PASSAGE:
BEGIN

My new camera is no Muggle camera.
Pictures have always been a big deal in my family, and as my memory is a bit suggestible I very much value having the physical record of my adventures. Particularly because we tend to travel a great deal. I had terrible luck with digital cameras early on – had two stolen, one from a locked dressing room whilst I was onstage in college and had no money to replace it. Mercifully, over the years prices have dropped and I’ve been able to hold on to them for longer.
In 2009 I purchased a new Canon PowerShot SD1200 for my first European trip. I’ve had good experiences with Canon over the years and have become pretty loyal. This little guy was 10MP, blue, and took decent video if needed. It has survived a number of trips admirably, with a number of drops and heavy use along the way. But these days, the 10MP isn’t much better than my Lumia 920 cameraphone, and the Lumia has better low light performance. So at times this past year, I’ve found myself foregoing my camera in favor of carrying the phone only.

END

LISTED RECORDS:
BEGIN

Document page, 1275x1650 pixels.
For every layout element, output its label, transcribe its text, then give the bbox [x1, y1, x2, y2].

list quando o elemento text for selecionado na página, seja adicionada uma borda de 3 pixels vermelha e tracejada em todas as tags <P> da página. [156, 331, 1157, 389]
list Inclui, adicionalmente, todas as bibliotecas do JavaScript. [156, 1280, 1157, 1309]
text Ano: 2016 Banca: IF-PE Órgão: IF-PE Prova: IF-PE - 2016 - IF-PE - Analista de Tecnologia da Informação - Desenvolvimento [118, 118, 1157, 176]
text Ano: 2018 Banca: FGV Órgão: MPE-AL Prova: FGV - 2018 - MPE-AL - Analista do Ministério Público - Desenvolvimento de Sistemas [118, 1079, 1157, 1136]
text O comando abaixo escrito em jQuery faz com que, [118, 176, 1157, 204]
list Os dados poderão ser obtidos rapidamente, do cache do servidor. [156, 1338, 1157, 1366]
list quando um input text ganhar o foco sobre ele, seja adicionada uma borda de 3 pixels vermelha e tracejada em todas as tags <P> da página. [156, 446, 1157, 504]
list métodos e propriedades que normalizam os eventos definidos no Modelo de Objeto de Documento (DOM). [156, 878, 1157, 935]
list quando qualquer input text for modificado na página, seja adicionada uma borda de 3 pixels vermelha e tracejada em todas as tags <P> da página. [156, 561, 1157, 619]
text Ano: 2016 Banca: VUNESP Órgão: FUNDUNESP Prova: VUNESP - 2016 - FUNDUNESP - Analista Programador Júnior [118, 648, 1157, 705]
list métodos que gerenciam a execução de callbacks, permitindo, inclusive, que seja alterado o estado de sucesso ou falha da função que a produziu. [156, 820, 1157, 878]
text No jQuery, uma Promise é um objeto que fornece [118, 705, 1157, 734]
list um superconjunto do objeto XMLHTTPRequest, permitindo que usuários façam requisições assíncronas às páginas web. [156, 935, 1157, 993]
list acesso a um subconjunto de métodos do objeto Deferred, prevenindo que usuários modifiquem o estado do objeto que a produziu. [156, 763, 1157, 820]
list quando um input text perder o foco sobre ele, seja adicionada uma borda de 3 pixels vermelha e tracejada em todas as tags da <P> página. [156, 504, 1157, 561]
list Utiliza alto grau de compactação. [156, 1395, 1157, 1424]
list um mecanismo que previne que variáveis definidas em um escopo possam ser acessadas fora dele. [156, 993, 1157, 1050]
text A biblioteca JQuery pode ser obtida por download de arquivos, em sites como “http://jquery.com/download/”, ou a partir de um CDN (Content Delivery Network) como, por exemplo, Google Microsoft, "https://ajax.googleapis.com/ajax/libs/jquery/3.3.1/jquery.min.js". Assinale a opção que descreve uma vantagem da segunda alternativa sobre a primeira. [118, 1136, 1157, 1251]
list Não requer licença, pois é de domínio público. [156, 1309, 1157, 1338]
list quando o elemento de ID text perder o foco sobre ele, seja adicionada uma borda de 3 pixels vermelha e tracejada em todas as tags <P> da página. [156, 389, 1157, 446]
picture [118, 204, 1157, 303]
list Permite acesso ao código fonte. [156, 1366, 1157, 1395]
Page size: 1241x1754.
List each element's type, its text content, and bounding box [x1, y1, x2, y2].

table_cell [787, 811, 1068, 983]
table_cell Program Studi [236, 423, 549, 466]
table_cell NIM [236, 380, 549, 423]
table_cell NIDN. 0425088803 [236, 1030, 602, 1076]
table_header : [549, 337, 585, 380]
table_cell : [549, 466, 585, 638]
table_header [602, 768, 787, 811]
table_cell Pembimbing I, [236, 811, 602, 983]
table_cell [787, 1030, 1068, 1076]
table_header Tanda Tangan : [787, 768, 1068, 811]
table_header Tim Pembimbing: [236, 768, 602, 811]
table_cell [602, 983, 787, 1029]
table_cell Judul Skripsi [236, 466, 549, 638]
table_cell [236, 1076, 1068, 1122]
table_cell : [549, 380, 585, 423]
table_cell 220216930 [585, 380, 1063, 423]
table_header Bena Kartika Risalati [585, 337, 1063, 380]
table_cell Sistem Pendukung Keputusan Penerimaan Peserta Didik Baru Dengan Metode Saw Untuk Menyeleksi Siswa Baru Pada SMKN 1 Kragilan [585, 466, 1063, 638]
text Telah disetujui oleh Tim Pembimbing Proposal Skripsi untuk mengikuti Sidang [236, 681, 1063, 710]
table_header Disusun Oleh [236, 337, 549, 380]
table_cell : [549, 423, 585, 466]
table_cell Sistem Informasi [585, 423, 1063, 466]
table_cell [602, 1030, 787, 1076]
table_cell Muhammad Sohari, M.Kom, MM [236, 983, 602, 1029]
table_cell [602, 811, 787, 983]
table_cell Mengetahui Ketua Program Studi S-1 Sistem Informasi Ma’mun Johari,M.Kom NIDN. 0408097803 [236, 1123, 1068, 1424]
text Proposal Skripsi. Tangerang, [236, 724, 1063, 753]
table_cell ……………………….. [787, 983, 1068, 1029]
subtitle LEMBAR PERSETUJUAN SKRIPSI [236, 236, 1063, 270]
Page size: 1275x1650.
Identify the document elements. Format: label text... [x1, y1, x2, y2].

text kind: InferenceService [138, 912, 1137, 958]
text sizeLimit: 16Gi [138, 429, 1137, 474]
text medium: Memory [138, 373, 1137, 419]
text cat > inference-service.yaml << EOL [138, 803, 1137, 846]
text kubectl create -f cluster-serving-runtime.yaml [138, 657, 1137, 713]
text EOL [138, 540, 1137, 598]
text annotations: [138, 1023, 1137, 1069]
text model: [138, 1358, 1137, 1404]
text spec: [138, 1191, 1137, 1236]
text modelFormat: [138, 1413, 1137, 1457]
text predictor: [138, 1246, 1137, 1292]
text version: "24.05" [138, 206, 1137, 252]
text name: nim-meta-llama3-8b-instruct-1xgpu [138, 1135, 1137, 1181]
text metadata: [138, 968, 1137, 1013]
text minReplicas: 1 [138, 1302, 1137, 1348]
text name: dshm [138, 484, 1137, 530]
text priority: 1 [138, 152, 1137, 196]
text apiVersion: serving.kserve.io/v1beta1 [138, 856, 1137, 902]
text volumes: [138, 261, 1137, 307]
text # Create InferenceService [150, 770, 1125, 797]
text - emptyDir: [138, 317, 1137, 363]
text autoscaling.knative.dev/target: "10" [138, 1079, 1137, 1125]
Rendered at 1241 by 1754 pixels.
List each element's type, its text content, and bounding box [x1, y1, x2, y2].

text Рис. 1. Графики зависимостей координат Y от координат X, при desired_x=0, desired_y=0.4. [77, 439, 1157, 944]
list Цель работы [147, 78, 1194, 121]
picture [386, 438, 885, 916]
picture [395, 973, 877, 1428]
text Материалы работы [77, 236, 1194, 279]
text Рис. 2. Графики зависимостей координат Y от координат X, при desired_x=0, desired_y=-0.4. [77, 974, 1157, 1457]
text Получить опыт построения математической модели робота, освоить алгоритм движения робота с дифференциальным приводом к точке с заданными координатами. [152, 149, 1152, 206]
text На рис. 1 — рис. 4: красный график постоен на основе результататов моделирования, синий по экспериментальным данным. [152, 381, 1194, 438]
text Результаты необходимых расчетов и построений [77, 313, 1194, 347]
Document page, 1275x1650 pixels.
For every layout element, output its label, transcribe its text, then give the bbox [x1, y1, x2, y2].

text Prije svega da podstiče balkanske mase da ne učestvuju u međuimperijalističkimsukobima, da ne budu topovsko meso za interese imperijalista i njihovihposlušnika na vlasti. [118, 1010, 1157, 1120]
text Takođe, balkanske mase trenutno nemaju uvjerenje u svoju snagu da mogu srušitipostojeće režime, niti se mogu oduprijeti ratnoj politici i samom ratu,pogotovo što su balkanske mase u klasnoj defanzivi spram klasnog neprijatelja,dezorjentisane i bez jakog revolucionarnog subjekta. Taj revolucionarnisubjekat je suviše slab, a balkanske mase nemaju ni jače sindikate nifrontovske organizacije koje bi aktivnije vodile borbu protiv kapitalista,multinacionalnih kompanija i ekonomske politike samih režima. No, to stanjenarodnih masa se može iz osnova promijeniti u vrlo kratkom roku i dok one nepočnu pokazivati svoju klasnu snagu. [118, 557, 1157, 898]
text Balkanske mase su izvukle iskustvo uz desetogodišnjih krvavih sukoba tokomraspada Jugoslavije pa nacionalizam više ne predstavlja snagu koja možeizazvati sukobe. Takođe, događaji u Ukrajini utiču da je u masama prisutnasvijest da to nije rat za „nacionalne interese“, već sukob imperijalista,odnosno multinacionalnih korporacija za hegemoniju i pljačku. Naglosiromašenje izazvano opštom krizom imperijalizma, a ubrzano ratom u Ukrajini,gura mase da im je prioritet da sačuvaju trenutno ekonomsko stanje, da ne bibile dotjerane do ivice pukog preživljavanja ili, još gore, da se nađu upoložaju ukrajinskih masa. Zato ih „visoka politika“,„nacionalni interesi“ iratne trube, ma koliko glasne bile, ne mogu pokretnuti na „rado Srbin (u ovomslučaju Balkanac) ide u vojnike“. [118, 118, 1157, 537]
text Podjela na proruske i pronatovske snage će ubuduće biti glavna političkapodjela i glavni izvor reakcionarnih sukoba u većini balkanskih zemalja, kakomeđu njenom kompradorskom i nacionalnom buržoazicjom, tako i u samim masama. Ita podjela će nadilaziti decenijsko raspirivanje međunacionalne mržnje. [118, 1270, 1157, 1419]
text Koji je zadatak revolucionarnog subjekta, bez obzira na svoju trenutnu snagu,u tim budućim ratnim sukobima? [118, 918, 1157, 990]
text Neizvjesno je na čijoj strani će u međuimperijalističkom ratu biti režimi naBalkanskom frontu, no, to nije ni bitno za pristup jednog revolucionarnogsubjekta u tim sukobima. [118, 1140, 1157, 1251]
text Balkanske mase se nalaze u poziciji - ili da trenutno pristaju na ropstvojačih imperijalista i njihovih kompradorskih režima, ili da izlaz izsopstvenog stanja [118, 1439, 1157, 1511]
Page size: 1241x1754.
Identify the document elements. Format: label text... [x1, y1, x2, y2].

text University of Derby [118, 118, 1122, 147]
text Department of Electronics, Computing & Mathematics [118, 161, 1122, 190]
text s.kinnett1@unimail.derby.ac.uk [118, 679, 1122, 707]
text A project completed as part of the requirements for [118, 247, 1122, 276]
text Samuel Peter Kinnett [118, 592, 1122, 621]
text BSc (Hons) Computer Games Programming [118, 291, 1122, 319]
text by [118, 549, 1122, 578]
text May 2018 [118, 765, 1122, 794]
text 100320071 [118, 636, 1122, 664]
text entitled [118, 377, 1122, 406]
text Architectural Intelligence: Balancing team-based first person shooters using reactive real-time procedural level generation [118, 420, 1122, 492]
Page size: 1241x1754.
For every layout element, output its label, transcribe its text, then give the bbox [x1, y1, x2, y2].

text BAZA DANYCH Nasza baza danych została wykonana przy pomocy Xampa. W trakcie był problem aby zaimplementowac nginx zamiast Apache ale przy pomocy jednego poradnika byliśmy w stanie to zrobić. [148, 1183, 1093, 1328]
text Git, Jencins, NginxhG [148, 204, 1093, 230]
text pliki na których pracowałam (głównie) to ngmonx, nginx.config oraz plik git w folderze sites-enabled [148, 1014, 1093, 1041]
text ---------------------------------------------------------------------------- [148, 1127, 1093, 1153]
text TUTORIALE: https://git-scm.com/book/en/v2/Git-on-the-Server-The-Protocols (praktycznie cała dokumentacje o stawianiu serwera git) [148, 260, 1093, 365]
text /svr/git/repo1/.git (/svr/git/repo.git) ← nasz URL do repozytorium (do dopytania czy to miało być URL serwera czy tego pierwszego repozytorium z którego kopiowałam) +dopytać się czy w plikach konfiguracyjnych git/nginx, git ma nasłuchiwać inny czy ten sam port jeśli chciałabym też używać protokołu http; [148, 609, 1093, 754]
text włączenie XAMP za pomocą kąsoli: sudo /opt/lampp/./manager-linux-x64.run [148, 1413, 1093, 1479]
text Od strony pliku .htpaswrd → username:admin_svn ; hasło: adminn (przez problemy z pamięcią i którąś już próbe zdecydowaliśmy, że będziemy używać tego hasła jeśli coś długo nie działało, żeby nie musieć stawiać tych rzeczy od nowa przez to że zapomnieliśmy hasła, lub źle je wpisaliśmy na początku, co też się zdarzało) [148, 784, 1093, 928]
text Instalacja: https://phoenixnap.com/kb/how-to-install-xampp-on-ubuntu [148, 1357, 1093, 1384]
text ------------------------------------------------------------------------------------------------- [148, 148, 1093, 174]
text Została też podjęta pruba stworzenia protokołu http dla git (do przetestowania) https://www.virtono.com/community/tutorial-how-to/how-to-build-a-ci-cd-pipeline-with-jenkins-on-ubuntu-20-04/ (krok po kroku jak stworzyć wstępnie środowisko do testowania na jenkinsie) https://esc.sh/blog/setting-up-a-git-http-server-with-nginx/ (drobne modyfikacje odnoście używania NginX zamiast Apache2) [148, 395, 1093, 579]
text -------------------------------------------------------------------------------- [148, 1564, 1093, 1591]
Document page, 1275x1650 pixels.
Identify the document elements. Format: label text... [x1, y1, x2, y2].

END

WHAT YOU NEED TO DO:
(a) In the camera passage above, why has the writer sometimes gone out with only the phone this past year? Please answer in one to three sentences.
(b) Extend the camera passage from its final sentence.

SET OF ANSWERS:
(a) The Canon's 10MP is no longer much better than the Lumia 920 cameraphone, and the Lumia performs better in low light. So the writer has at times left the camera behind and carried only the phone.

(b)
Yet the phone just isn’t a perfect solution – mainly, it maxes out at 32GB and I’m almost always full, even with almost no music on it. I wanted something that could do more than my phone. So for my holiday birthday, I asked for and received a Canon PowerShot ELPH 330 – I mostly wanted it for its 12MP, pink body, awesome 10x optical zoom, and full HD video. And the thing is so light I keep thinking the camera bag is empty!
I actually didn’t even think about the Wi-Fi, which I have yet to fully utilize yet. But when looking that functionality up in the manual, I discovered a feature I didn’t know about: “hybrid mode”. When in hybrid mode, the camera captures video right before every photo is taken, then stitches those videos into a daily video journal. I tried this out while performing in the Unexpected Productions NYE TheatreSports show, and – you guys – it’s a wizard camera! It takes lovely pictures AND it essentially takes MOVING pictures! I love the way the little video journal captures the environment – motion and sound, the emotion of the people in the photo – before it’s taken.
Sure, you’ll probably edit it a bit as there tend to be some really zoomy frames when you’re activating the shutter, but I was able to pull together a 2-minute video of the event with just about an hour’s effort, including picking music. (Note that the camera doesn’t do video editing after the fact: I used Windows Movie Maker in Windows 8.1.) And let’s be honest – if I had to manually take all of those video clips and stitch them together I NEVER would have gotten around to it. Perhaps there are better quality cameras out there, but with video, for me, convenience is everything.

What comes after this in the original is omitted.